What is required =>
A faithful copy of the entries, without any pictures, is what is needed here.

Study material =>
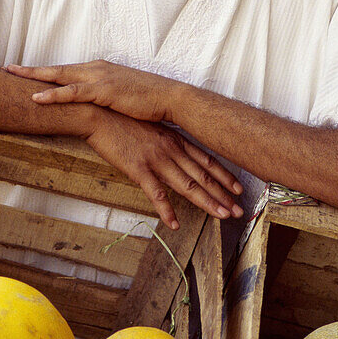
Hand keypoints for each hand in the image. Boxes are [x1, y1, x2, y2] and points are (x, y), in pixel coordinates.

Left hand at [6, 60, 172, 123]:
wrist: (169, 98)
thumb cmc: (148, 101)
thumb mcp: (121, 97)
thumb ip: (104, 99)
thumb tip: (93, 109)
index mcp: (99, 71)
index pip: (65, 71)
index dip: (44, 72)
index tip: (24, 72)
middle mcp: (96, 69)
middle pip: (56, 69)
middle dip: (31, 70)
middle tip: (8, 68)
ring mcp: (99, 78)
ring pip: (59, 77)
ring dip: (35, 77)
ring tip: (13, 77)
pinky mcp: (103, 91)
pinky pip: (72, 93)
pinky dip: (53, 95)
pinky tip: (36, 98)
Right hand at [85, 109, 242, 229]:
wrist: (98, 113)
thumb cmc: (121, 118)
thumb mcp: (149, 127)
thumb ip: (164, 140)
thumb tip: (174, 151)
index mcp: (174, 139)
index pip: (206, 160)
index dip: (224, 176)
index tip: (238, 188)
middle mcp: (171, 150)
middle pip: (203, 176)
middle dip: (223, 194)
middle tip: (239, 210)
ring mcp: (156, 160)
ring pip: (188, 186)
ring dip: (207, 203)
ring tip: (223, 216)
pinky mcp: (138, 169)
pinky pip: (156, 195)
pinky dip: (167, 211)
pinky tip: (175, 225)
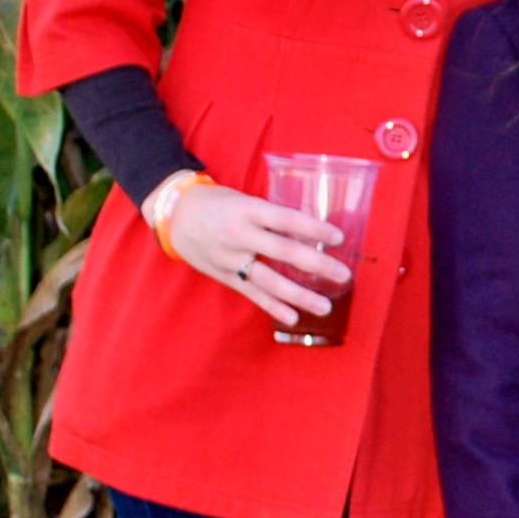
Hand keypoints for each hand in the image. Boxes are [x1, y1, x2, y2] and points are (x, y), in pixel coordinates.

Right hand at [159, 179, 349, 326]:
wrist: (175, 214)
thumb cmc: (217, 203)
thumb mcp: (244, 199)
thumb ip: (272, 216)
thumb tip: (310, 231)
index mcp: (248, 210)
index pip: (286, 219)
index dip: (313, 228)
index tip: (339, 238)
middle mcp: (239, 235)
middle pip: (283, 251)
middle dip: (316, 264)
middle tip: (343, 275)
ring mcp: (230, 258)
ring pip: (268, 280)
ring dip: (299, 295)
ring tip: (324, 307)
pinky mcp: (224, 275)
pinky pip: (251, 293)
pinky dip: (272, 306)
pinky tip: (291, 317)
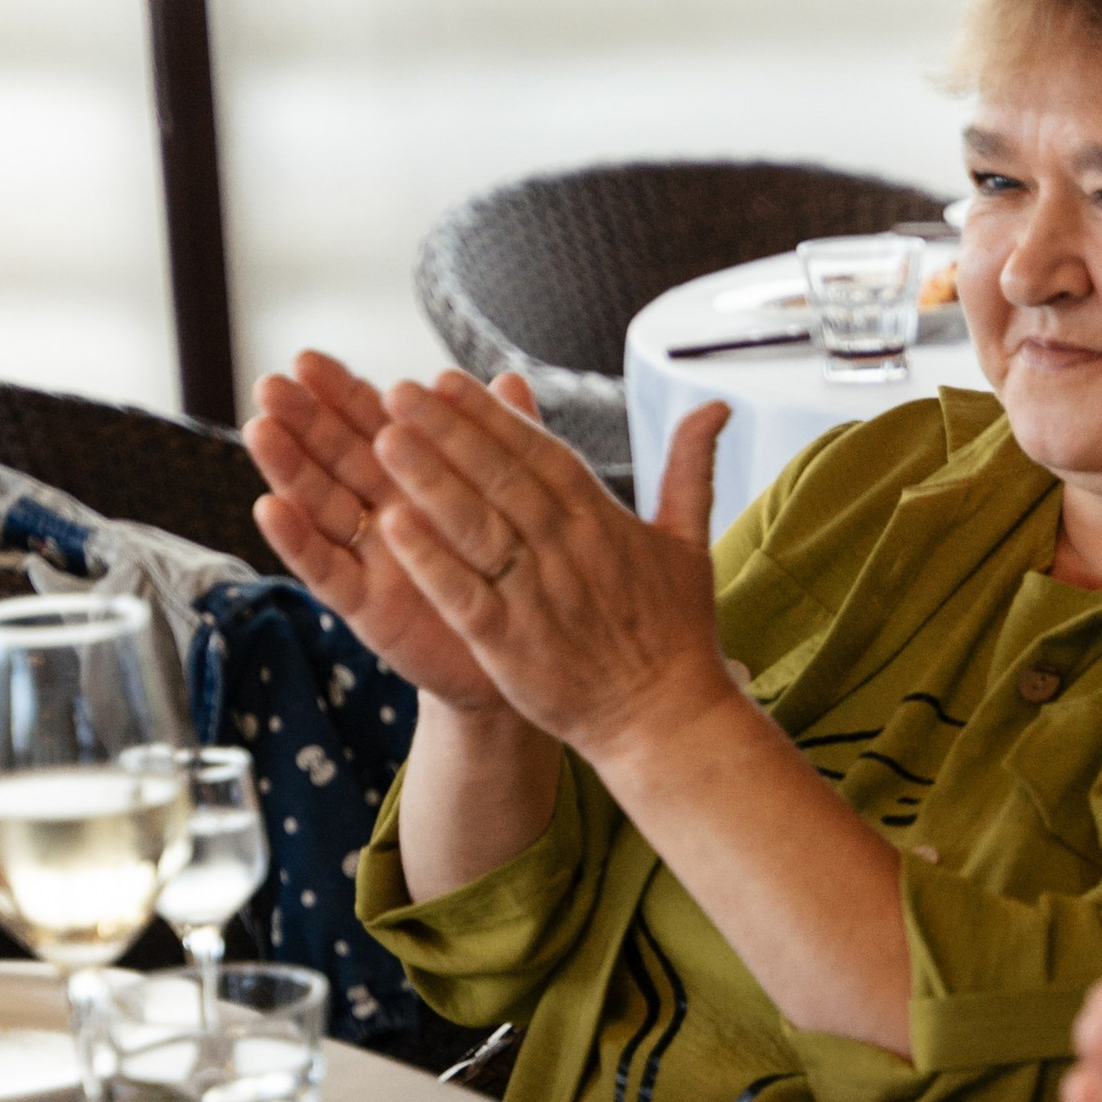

Answer to this exercise =>
Hand keypoints for each hand in the image. Boxes are [x1, y1, x2, y2] and points are (x, y), in pixel coordinates.

Left hand at [6, 60, 172, 123]:
wrist: (169, 98)
thumb cmc: (148, 101)
thumb mcp: (121, 97)
thumb ip: (104, 99)
thumb tip: (93, 109)
index mcp: (99, 71)
index pip: (65, 71)
index dip: (44, 72)
index tip: (24, 72)
middle mcp: (96, 69)
middle pip: (56, 69)
middle dip: (31, 70)
middle tip: (8, 68)
ring mcp: (99, 78)
ring pip: (59, 77)
ring dip: (35, 77)
ring tip: (13, 77)
pinky mcp: (103, 91)
pinky pip: (72, 93)
pinky dip: (53, 95)
pinky tip: (36, 98)
Right hand at [85, 109, 242, 229]:
wrist: (98, 113)
thumb cmc: (121, 118)
thumb mcp: (149, 127)
thumb ip: (164, 140)
thumb tip: (174, 151)
index mcp: (174, 139)
index pip: (206, 160)
index dip: (224, 176)
index tip: (238, 188)
middle mcp: (171, 150)
middle pip: (203, 176)
middle dip: (223, 194)
middle tip: (239, 210)
ring mcp: (156, 160)
ring pip: (188, 186)
ring dip: (207, 203)
ring tip: (223, 216)
pinky mcp: (138, 169)
pinky pip: (156, 195)
pinky dip: (167, 211)
pinky tip: (175, 225)
Hand keypoints for each hand in the image. Boxes are [x1, y1, x2, y2] and points are (x, y), in pixel coordinates.

Right hand at [159, 179, 349, 326]:
wrist: (175, 214)
thumb cmc: (217, 203)
thumb mcp: (244, 199)
thumb ip: (272, 216)
thumb tip: (310, 231)
index mcp: (248, 210)
index pip: (286, 219)
index dip: (313, 228)
index tip: (339, 238)
middle mcp: (239, 235)
middle pip: (283, 251)
middle dip: (316, 264)
middle tip: (343, 275)
ring mcp: (230, 258)
ring pip: (268, 280)
ring dip: (299, 295)
ring tip: (324, 307)
pinky mcp: (224, 275)
pinky pip: (251, 293)
pinky dip: (272, 306)
pinky tip: (291, 317)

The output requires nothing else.